Japanese pensions turn to gold in troubled times

714720_golden_eggTurmoil has been terrible for stocks—but it’s turned out to be great for gold. Just consider how high gold has climbed since the darkest days of 2008, with the price of the precious metal doubling in years since the financial crisis took hold. For investors, however, investing in gold can be problematic, particularly if physical ownership is your thing. Bottom line: you have to find a place to put it. And unless you have a huge vault at the ready and plenty of muscle to guard it, you’re out of luck.

Which is why gold exchange-traded funds (ETFs) are finding a new niche in the world’s second biggest pension market—Japan.

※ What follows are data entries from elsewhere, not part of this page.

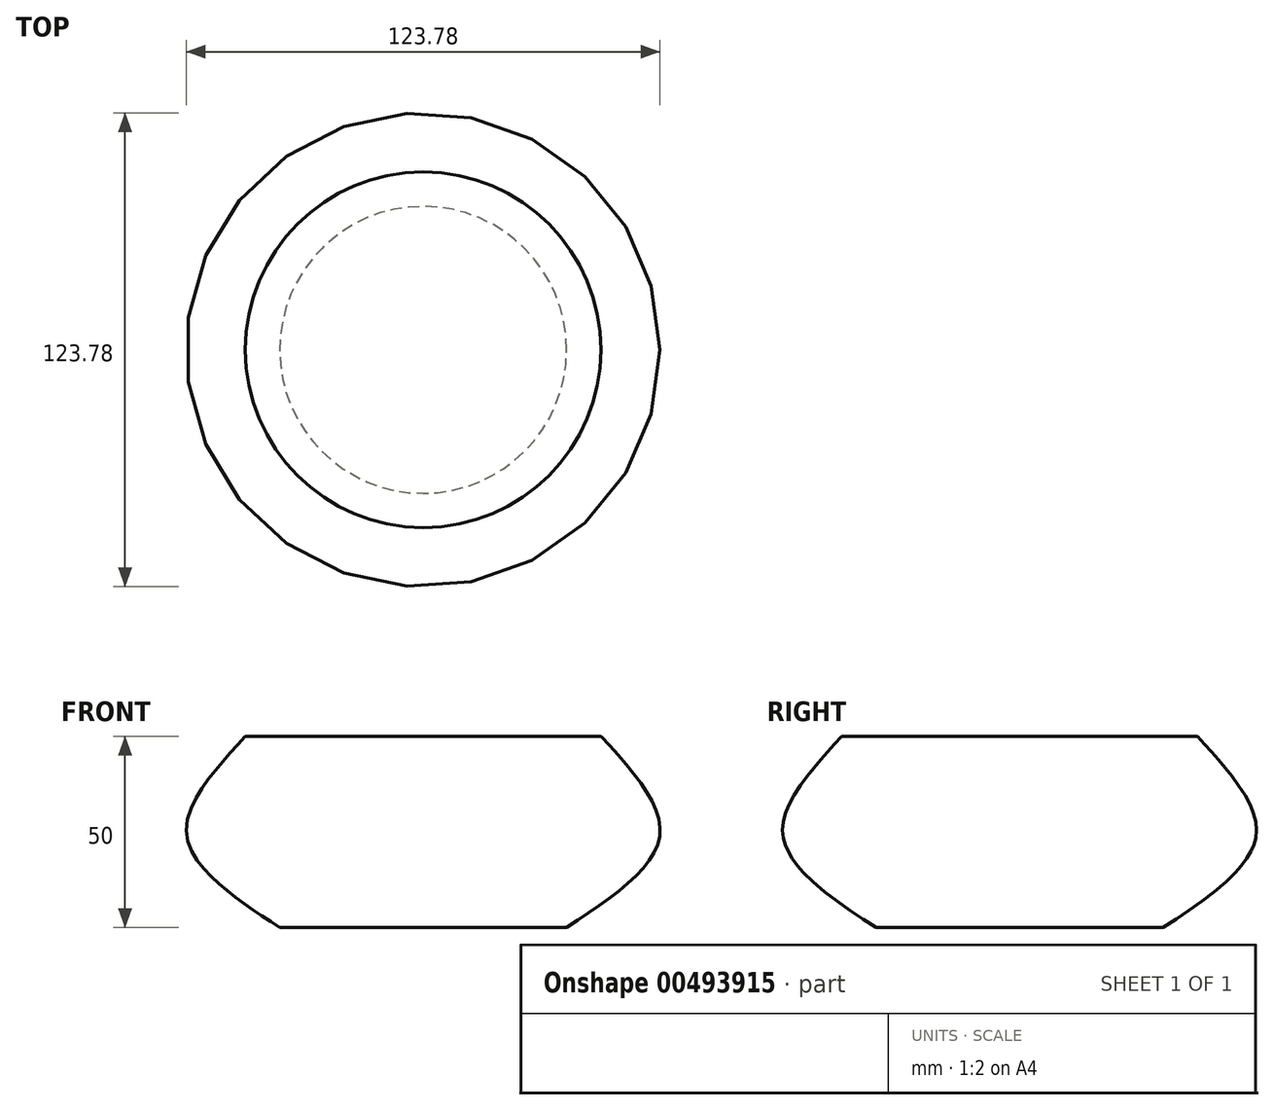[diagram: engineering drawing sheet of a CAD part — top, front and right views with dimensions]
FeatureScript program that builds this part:
annotation { "Feature Type Name" : "Feature", "Feature Type Description" : "" }
export const myFeature = defineFeature(function(context is Context, id is Id, definition is map)
    precondition{}
    {
        {
            var Q0;
            Q0=qCreatedBy(makeId("Top.planeOp"),FACE);
            cPlane(context, id + "F0", {"entities" : qUnion([Q0]), "cplaneType" : CPlaneType.OFFSET, "offset" : 25 * mm, "width" : 150 * mm, "height" : 150 * mm});
        }
        {
            var Q0;
            Q0=qCreatedBy(id+"F0.planeOp",FACE);
            cPlane(context, id + "F1", {"entities" : qUnion([Q0]), "cplaneType" : CPlaneType.OFFSET, "offset" : 25 * mm, "width" : 150 * mm, "height" : 150 * mm});
        }
        {
            var Q0;
            Q0=qCreatedBy(makeId("Top.planeOp"),FACE);
            var sketch = newSketch(context, id + "F2", { "sketchPlane" : qUnion([Q0])});
            skCircle(sketch, "E0", {"center": v(0, 0) * mm, "radius": 37.46 * mm});
            skSolve(sketch);
        }
        {
            var Q0;
            Q0=qCreatedBy(id+"F0.planeOp",FACE);
            var sketch = newSketch(context, id + "F3", { "sketchPlane" : qUnion([Q0])});
            skCircle(sketch, "E1", {"center": v(0, 0) * mm, "radius": 61.88 * mm});
            skSolve(sketch);
        }
        {
            var Q0;
            Q0=qCreatedBy(id+"F1.planeOp",FACE);
            var sketch = newSketch(context, id + "F4", { "sketchPlane" : qUnion([Q0])});
            skCircle(sketch, "E2", {"center": v(0, 0) * mm, "radius": 46.45 * mm});
            skSolve(sketch);
        }
        {
            var Q0;
            Q0=makeQuery(id+"F4.imprint","IMPRINT",FACE,{"disambiguationData":[TD([[makeQuery(id+"F4.imprint","IMPRINT",EDGE,{"derivedFrom":sQuery(id+"F4.wireOp",EDGE,"E2")}),1.0]])]});
            var Q1;
            Q1=makeQuery(id+"F3.imprint","IMPRINT",FACE,{"disambiguationData":[TD([[makeQuery(id+"F3.imprint","IMPRINT",EDGE,{"derivedFrom":sQuery(id+"F3.wireOp",EDGE,"E1")}),1.0]])]});
            var Q2;
            Q2=makeQuery(id+"F2.imprint","IMPRINT",FACE,{"disambiguationData":[TD([[makeQuery(id+"F2.imprint","IMPRINT",EDGE,{"derivedFrom":sQuery(id+"F2.wireOp",EDGE,"E0")}),1.0]])]});
            loft(context, id + "F5", {"sheetProfilesArray" : [{ "sheetProfileEntities" : qUnion([Q0]) }, { "sheetProfileEntities" : qUnion([Q1]) }, { "sheetProfileEntities" : qUnion([Q2]) }]});
        }
    });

Japanese pension funds are turning in greater numbers to gold, especially as they seek to counter the effects of the financial crisis and the brutal toll the 2011 tsunami took on the Japanese economy.

Back in May, Okayama Metal & Machinery became the first Japanese pension fund to make public purchases of gold, citing a lack of faith in paper currencies. ETFs paved the way for the US$477-million pension fund to make its allocation—chief investment officer Yoshisuke Kiguchi said he was shifting into gold via ETFs to “escape sovereign risk,” according to the Financial Times.

Since that time, other pension funds in Japan have followed suit, using ETFs to access gold. According to The Wall Street Journal, the Mitsubishi UFJ Trust and Banking Corporation has secured more than two billion yen in investments from two other pension funds for a gold fund it started in March.

Gold is becoming increasingly attractive to Japan’s embattled pension funds as they confront a population, which is both shrinking and aging rapidly. This year, for example, Japan’s first-wave baby boomers turn 65 and become eligible to draw on their pensions. Japan’s pension funds are among the world’s most conservative: Towers Watson finds that bonds accounted for 59% of Japanese pension assets in 2011, the highest in the world. Japan’s pension funds also have the lowest allocations in the world to alternatives (6%): real estate, private equity and hedge funds.

Japan is also warming to the idea of gold as a hedge against unexpected shocks—as Takahiro Morita, head of the Tokyo branch of the World Gold Council, said to the Financial Times in May, “Last year’s tsunami and the eurozone debt crisis show that it was wise to expect the unexpected.”

The first ETF backed by gold was introduced in Japan in June 2008.

Canadian pension funds have certainly had their share of the unexpected. But with an economy very much driven by commodities right now, gold might not offer the diversification they’re looking for. As well, Canada’s biggest plans are already far less conservative than their counterparts in Japan, fully ensconced as many of them are in real estate, infrastructure and private equity. But the rise of gold in other pension portfolios worldwide and the proliferation of gold ETFs is definitely one reason to give this precious metal a second look.